» **Passage shown**:
Split the string by a substring using n splits.

Results in a struct of n+1 fields.

If it cannot make n splits, the remaining field elements will be null.

Examples:

df = Polars::DataFrame.new({"x" => ["a_1", nil, "c", "d_4"]})
df.select(
  [
    Polars.col("x").str.split_exact("_", 1).alias("fields")
  ]
)
# =>
# shape: (4, 1)
# ┌─────────────┐
# │ fields      │
# │ ---         │
# │ struct[2]   │
# ╞═════════════╡
# │ {"a","1"}   │
# │ {null,null} │
# │ {"c",null}  │
# │ {"d","4"}   │
# └─────────────┘

Parameters:

by (String) —
Substring to split by.
n (Integer) —
Number of splits to make.
inclusive (Boolean) (defaults to: false) —
If true, include the split character/string in the results.

Returns:

(Expr)

# File 'lib/polars/string_expr.rb', line 958

def split_exact(by, n, inclusive: false)
  by = Utils.parse_as_expression(by, str_as_lit: true)
  if inclusive
    Utils.wrap_expr(_rbexpr.str_split_exact_inclusive(by, n))
  else
    Utils.wrap_expr(_rbexpr.str_split_exact(by, n))
  end
end

#splitn(by, n) ⇒ `Expr`

Split the string by a substring, restricted to returning at most n items.

» **Things to do**:
A: In the split_exact documentation above, what fields does it produce when it cannot make n splits?
B: From the split_exact documentation, return everything from "n (Integer) —" down to "n, inclusive: false)", copied word for word.

» **Study material**:
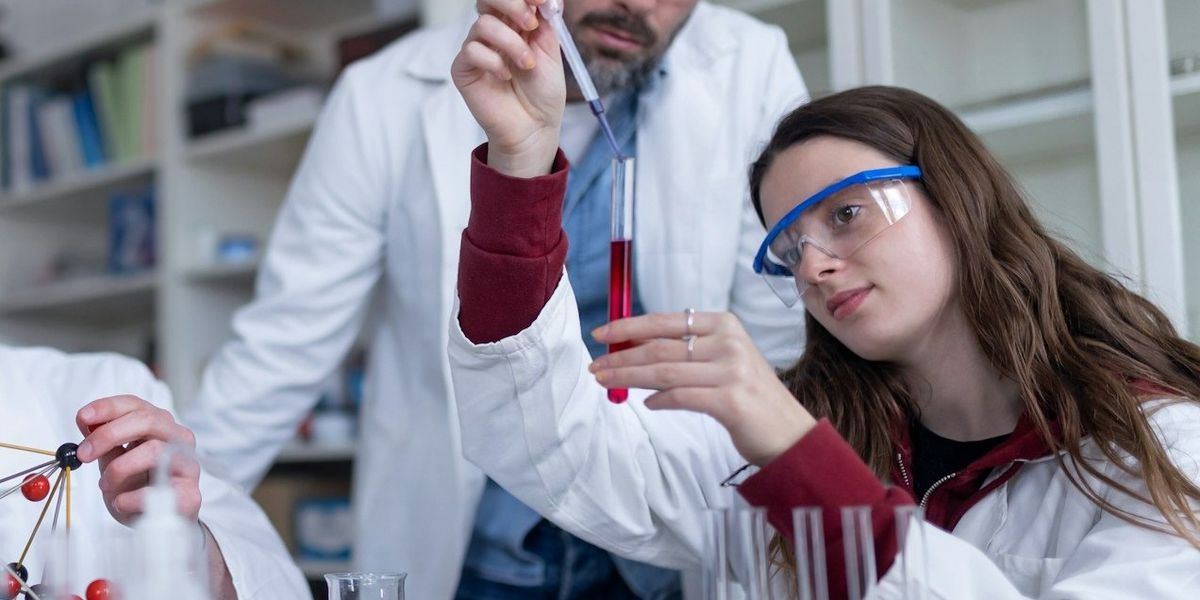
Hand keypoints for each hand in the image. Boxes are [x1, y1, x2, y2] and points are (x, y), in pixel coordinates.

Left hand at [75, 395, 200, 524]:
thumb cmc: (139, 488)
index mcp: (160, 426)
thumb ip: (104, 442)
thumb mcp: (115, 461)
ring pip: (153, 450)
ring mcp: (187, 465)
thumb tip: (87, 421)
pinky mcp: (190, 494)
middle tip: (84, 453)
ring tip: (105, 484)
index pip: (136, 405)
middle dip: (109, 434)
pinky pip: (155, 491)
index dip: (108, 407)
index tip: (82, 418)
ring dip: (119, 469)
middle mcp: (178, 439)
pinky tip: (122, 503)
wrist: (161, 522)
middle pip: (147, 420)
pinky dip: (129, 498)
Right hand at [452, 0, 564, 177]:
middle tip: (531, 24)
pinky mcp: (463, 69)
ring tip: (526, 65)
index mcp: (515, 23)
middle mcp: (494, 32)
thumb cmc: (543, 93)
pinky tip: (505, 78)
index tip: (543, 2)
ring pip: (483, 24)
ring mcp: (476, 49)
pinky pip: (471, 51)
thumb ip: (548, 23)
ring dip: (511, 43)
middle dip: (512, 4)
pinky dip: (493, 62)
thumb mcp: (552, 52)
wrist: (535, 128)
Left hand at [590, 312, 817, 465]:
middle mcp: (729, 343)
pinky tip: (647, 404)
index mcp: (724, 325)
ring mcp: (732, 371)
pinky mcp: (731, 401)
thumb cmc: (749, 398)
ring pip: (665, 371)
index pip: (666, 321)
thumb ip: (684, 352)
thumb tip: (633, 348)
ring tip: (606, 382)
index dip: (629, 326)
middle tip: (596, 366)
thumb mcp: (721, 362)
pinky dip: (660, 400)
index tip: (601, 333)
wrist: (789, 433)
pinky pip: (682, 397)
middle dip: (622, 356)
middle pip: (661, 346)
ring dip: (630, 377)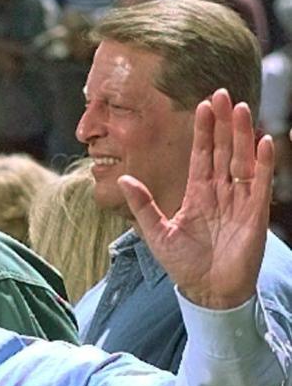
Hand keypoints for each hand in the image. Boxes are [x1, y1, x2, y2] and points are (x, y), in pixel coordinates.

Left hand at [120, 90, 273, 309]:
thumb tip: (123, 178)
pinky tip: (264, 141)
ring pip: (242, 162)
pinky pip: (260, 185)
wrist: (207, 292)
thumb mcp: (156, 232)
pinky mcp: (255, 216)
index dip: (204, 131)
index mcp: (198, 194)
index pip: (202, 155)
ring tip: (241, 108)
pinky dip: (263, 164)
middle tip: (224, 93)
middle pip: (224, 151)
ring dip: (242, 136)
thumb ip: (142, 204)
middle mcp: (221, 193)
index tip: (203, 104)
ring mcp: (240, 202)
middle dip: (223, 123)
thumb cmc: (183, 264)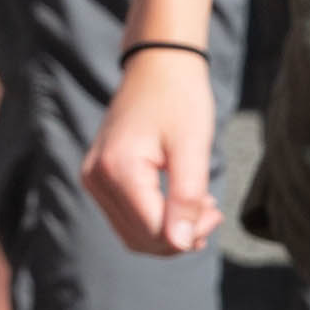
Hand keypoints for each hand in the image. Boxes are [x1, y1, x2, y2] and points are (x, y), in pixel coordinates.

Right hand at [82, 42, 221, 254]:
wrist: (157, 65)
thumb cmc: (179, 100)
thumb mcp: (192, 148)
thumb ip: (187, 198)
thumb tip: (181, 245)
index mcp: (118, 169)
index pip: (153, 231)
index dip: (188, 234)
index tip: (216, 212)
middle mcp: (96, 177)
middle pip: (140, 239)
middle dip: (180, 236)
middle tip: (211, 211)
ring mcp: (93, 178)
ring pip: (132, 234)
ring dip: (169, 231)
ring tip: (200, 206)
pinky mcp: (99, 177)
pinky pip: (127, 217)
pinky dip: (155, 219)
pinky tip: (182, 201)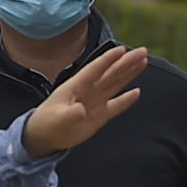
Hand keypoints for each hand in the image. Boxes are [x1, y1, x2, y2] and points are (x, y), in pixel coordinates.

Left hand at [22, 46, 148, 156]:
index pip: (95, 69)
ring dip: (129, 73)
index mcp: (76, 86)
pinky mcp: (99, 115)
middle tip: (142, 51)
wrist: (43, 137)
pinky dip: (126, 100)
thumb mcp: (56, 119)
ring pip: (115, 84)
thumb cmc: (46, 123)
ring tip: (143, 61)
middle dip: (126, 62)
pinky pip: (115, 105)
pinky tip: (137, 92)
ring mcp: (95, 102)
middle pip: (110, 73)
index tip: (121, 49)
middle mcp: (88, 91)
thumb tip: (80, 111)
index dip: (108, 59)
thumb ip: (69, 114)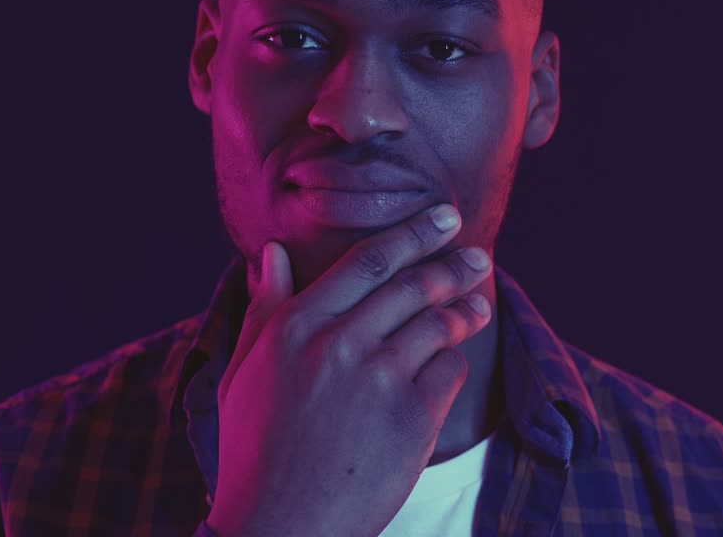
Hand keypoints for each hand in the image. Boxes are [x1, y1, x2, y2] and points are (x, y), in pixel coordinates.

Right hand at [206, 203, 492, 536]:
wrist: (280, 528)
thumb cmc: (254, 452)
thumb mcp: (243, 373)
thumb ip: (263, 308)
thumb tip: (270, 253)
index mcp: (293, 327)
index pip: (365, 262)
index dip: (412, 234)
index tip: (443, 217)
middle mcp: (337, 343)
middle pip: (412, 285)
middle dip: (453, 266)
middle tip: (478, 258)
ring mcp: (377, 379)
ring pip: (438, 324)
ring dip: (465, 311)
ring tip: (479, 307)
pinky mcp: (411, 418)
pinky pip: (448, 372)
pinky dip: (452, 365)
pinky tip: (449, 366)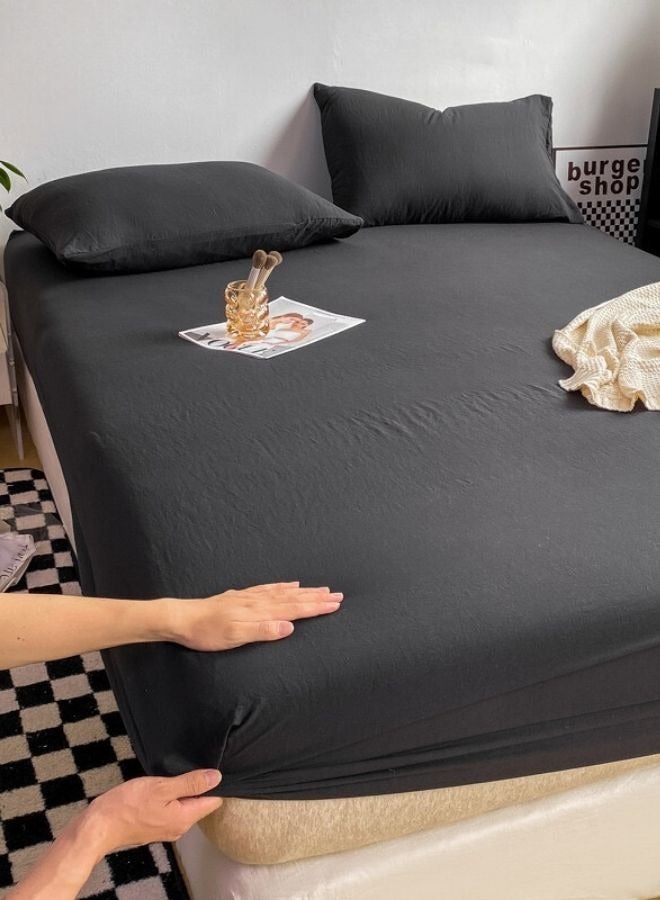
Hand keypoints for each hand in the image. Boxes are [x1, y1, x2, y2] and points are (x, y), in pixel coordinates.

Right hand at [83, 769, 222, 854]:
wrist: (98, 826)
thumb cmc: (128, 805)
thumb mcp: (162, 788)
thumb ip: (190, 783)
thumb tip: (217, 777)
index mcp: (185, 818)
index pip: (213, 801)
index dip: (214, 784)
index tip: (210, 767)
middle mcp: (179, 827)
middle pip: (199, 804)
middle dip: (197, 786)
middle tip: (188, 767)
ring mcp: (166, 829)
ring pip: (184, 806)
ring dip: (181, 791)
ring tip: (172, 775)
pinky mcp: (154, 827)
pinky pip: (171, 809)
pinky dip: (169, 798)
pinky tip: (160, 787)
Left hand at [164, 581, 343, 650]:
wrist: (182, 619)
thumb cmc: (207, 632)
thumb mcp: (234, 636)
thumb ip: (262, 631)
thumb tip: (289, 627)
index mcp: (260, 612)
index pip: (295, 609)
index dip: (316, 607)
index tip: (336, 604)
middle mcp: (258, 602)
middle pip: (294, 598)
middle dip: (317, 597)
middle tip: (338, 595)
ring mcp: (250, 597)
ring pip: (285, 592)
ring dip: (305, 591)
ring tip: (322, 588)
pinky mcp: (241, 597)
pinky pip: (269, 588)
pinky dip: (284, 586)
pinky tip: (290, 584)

* * *

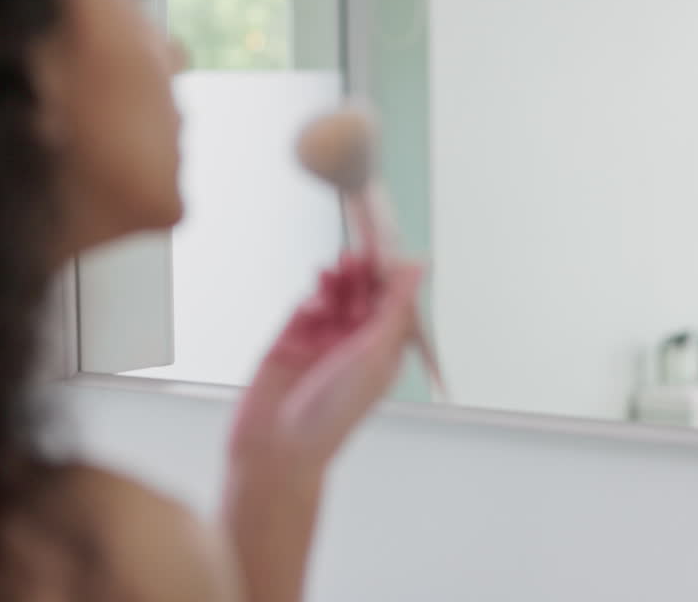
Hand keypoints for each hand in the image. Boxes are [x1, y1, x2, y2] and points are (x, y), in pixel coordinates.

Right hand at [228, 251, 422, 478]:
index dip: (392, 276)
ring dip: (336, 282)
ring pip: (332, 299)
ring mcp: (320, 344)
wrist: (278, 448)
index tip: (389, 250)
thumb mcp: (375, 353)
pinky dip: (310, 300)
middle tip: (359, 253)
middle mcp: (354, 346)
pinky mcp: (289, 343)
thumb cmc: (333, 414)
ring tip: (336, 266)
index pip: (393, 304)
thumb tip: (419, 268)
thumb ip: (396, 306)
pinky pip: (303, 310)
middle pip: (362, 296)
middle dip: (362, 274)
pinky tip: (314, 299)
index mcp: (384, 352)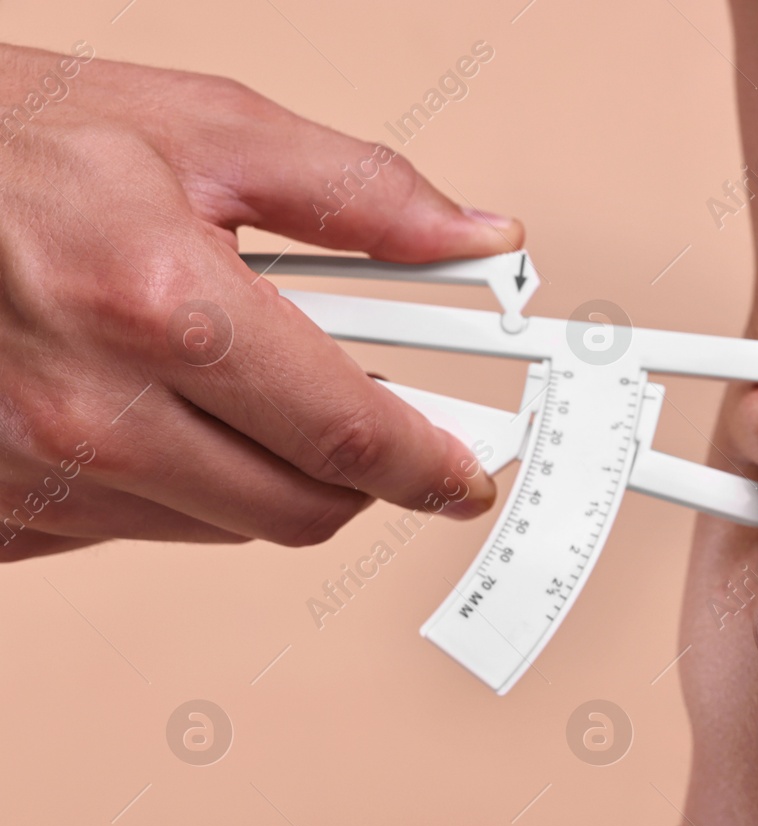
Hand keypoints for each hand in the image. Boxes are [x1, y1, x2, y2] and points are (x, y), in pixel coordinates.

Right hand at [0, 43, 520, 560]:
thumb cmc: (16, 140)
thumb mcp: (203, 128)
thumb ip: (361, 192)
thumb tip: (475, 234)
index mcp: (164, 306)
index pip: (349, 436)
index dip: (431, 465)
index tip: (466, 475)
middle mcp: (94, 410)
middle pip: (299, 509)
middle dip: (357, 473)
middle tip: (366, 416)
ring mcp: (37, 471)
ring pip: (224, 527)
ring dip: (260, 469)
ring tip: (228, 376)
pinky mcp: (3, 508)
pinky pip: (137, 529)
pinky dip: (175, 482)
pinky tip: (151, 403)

» **Solutions to each task**:
A: The remaining fields are null.

B:
n (Integer) —
Number of splits to make.
inclusive (Boolean) (defaults to: false) —
If true, include the split character/string in the results.

Returns:

(Expr)

# File 'lib/polars/string_expr.rb', line 958

def split_exact(by, n, inclusive: false)